### [EXERCISE DETAILS]
Skip every picture, and copy exactly the lines from the one containing "Q.708 「子どもを特別扱いしない」と言って" to the end of the data.

### [RECORDS FOR PROCESSING]
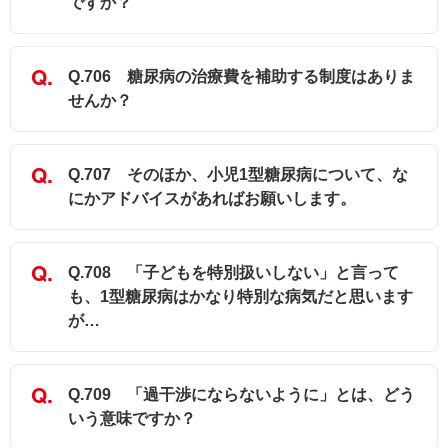
ですか？
Q.706 糖尿病の治療費を補助する制度はありま
せんか？
Q.707 そのほか、小児1型糖尿病について、な
にかアドバイスがあればお願いします。
Q.708 「子どもを特別扱いしない」と言って
も、1型糖尿病はかなり特別な病気だと思います
が…
Q.709 「過干渉にならないように」とは、どう
いう意味ですか？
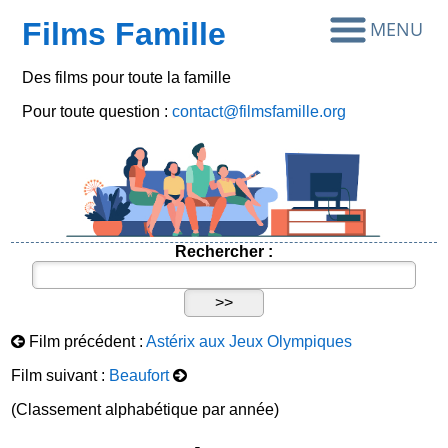
Films Famille
Des films pour toute la famille
Pour toute question :
contact@filmsfamille.org
Rechercher :
Film précédent :
Astérix aux Jeux Olympiques
Film suivant :
Beaufort
(Classement alphabétique par année)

### [RESULT]
Q.708 「子どもを特別扱いしない」と言って
も、1型糖尿病はかなり特別な病気だと思います
が…
Q.709 「過干渉にならないように」とは、どう
いう意味ですか？
Films Famille
Des films pour toute la famille
Pour toute question :
contact@filmsfamille.org
Rechercher :
Film précédent :
Astérix aux Jeux Olympiques
Film suivant :
Beaufort
(Classement alphabétique par année)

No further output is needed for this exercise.